*Material for the task*:

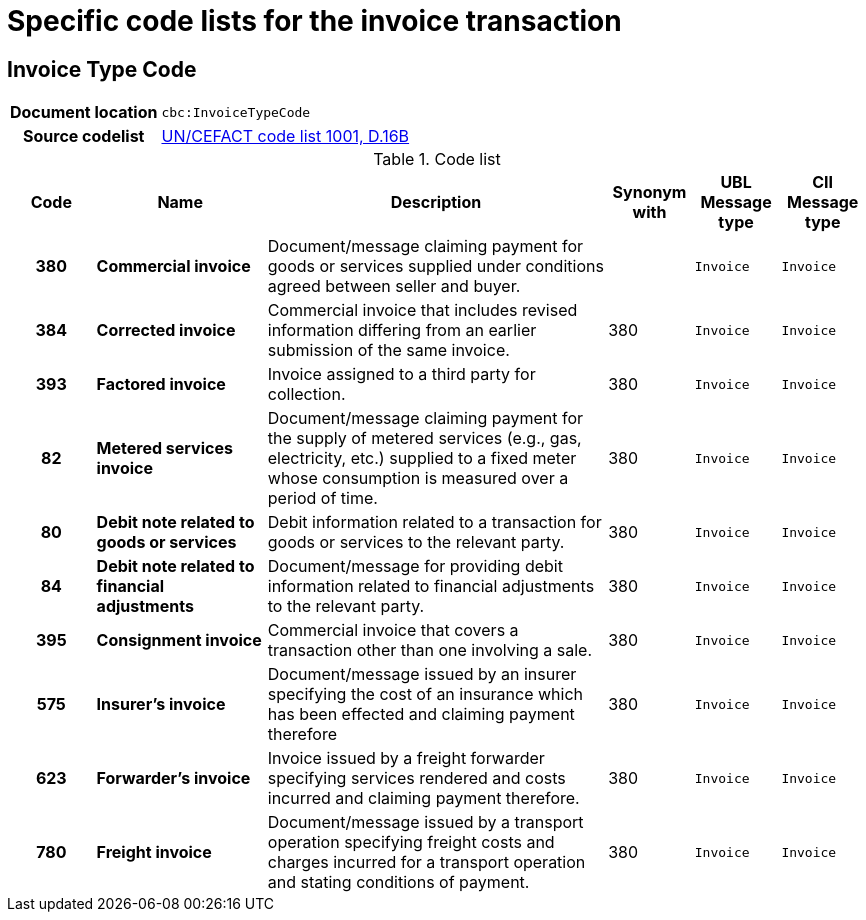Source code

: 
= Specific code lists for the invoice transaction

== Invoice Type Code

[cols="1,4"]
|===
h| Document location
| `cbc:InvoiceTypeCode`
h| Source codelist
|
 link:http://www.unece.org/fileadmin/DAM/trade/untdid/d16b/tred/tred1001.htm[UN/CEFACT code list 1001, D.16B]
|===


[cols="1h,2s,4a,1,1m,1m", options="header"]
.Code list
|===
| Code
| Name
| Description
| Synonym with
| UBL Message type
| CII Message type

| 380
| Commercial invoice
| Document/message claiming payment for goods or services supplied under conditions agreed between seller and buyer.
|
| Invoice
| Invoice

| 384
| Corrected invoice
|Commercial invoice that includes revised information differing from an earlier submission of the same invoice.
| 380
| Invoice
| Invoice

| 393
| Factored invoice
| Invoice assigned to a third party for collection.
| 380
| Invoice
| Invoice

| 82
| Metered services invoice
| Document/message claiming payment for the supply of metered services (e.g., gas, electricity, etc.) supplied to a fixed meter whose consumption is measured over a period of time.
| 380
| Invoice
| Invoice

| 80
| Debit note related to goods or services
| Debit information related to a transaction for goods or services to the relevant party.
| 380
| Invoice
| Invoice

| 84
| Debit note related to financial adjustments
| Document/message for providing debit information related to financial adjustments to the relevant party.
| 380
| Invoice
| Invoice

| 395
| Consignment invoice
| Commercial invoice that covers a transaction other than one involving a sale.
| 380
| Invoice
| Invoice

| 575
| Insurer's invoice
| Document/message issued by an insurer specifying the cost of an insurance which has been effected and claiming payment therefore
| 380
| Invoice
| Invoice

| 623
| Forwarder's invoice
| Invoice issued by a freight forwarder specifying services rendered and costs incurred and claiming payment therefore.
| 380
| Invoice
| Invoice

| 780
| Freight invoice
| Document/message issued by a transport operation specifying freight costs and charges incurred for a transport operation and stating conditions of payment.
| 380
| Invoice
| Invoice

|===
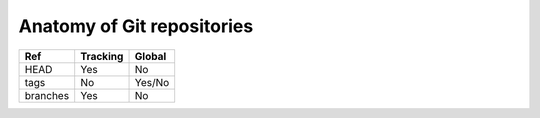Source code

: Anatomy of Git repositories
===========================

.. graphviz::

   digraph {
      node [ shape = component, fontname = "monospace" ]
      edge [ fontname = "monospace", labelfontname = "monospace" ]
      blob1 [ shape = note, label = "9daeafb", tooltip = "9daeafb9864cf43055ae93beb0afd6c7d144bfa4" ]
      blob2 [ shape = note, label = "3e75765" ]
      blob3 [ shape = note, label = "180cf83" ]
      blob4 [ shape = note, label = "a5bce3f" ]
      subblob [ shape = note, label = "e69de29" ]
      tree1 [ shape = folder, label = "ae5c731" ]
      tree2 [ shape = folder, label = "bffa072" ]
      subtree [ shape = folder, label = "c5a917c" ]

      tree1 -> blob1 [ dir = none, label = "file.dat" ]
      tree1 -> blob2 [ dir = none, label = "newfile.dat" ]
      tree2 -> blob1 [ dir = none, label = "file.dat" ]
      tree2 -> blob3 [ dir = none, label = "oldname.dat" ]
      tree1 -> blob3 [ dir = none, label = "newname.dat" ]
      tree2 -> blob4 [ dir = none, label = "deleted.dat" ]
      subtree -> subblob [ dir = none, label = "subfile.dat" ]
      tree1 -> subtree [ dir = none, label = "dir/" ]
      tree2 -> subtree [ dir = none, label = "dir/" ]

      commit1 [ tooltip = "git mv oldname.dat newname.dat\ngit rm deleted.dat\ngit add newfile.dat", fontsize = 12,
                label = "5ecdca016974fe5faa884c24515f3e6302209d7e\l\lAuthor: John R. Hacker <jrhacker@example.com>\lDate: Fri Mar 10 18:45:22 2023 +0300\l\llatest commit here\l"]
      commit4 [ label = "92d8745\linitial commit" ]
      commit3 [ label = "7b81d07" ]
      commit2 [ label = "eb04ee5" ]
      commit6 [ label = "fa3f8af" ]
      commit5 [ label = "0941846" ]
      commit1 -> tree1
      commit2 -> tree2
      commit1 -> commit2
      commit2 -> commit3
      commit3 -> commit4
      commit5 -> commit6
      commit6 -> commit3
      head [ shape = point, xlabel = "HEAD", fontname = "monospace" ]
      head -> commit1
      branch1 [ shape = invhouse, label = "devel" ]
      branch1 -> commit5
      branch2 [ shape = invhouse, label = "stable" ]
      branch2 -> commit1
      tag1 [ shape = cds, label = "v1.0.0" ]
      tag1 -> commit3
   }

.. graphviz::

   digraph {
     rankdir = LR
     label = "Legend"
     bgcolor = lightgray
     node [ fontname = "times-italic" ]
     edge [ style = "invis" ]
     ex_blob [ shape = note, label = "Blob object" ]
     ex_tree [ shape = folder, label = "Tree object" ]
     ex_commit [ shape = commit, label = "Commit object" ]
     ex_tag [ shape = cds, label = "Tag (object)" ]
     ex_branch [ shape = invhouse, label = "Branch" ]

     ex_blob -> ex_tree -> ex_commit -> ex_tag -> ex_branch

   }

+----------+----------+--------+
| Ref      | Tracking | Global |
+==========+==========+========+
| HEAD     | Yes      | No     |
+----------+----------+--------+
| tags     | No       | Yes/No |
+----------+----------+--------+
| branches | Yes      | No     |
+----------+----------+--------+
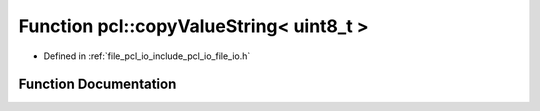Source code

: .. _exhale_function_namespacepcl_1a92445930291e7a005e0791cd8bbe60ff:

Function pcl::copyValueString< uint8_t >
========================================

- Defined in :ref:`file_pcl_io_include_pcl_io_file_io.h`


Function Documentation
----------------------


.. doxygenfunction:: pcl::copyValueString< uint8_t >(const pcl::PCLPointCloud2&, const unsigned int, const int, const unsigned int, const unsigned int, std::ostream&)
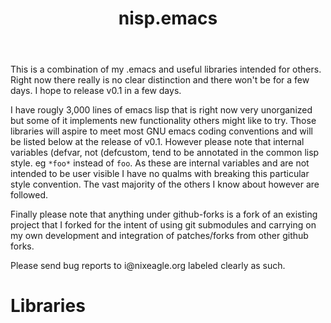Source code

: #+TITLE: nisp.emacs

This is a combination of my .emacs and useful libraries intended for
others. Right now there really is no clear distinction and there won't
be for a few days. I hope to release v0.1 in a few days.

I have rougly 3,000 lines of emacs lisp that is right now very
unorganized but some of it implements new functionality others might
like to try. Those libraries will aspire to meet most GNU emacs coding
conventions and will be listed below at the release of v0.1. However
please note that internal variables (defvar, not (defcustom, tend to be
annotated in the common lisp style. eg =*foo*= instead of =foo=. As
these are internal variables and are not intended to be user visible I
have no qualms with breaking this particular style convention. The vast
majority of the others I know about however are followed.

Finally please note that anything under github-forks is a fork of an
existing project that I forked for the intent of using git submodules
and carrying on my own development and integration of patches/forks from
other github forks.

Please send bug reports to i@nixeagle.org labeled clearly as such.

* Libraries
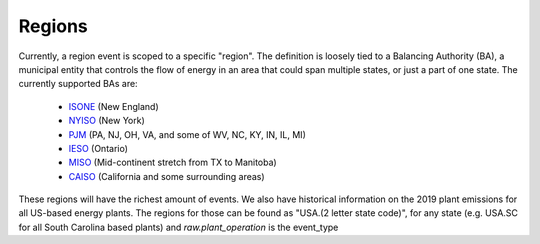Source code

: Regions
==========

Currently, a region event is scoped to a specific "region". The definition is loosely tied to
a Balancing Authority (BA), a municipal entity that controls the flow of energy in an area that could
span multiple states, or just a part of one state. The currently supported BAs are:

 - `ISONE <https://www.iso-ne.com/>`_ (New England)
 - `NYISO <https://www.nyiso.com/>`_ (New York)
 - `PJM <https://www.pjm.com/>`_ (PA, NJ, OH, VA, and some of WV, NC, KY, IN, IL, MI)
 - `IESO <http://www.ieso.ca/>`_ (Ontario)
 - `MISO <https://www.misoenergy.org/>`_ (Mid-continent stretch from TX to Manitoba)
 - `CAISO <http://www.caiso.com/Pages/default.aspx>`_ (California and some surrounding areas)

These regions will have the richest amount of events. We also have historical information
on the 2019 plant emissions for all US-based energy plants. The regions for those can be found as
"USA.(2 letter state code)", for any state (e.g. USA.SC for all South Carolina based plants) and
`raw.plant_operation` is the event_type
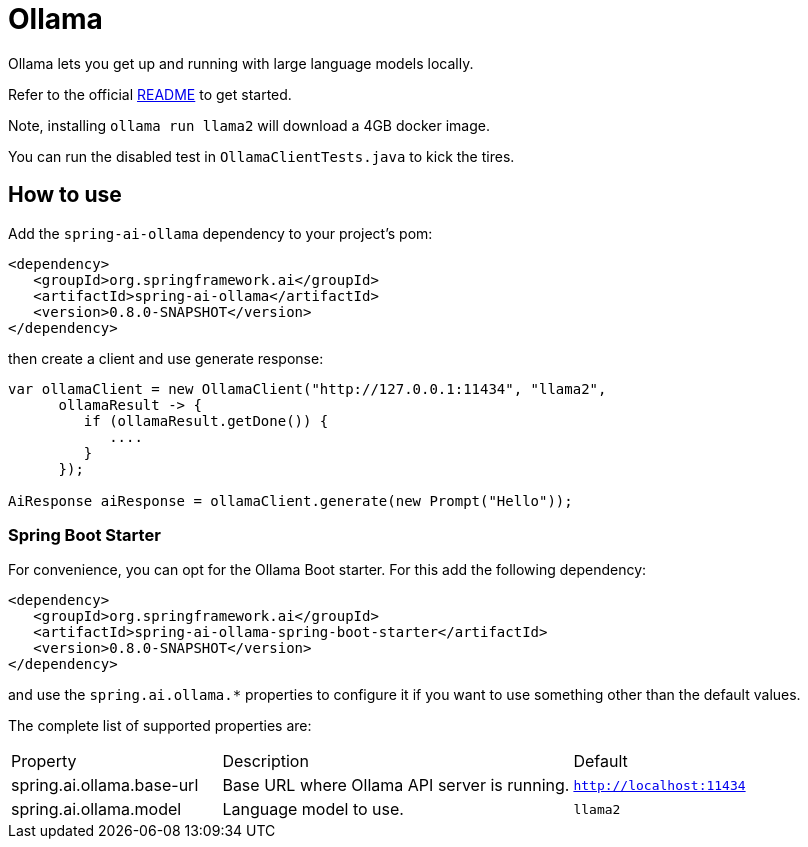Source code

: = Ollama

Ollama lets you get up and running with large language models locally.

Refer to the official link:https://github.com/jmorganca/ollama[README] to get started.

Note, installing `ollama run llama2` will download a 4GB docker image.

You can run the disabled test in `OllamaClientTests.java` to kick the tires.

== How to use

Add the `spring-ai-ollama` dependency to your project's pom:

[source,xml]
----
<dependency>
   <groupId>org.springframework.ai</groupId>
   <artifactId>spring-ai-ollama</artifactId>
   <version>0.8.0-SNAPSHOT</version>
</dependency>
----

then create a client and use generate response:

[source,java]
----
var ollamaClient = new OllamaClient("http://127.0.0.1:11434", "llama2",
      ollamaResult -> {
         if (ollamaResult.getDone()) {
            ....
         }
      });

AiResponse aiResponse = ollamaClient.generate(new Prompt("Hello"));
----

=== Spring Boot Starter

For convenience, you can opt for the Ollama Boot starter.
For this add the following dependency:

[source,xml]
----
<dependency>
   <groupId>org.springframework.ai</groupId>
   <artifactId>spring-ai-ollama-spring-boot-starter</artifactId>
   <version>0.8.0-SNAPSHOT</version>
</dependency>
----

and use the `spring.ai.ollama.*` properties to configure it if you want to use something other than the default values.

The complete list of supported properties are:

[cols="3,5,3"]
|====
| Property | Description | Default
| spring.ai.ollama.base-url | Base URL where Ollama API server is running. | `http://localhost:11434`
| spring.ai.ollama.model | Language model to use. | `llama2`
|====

*Exercise description*:
What you give back should be exactly the lines of the data above from the line with "tree2 -> blob3" through the line with "commit4 [ label", both of those included, and nothing more.

*The completed task*:
      tree2 -> blob3 [ dir = none, label = "oldname.dat" ]
      tree1 -> blob3 [ dir = none, label = "newname.dat" ]
      tree2 -> blob4 [ dir = none, label = "deleted.dat" ]
      subtree -> subblob [ dir = none, label = "subfile.dat" ]
      tree1 -> subtree [ dir = none, label = "dir/" ]
      tree2 -> subtree [ dir = none, label = "dir/" ]

      commit1 [ tooltip = "git mv oldname.dat newname.dat\ngit rm deleted.dat\ngit add newfile.dat", fontsize = 12,
                label = "5ecdca016974fe5faa884c24515f3e6302209d7e\l\lAuthor: John R. Hacker <jrhacker@example.com>\lDate: Fri Mar 10 18:45:22 2023 +0300\l\llatest commit here\l"]
      commit4 [ label = "92d8745\linitial commit" ]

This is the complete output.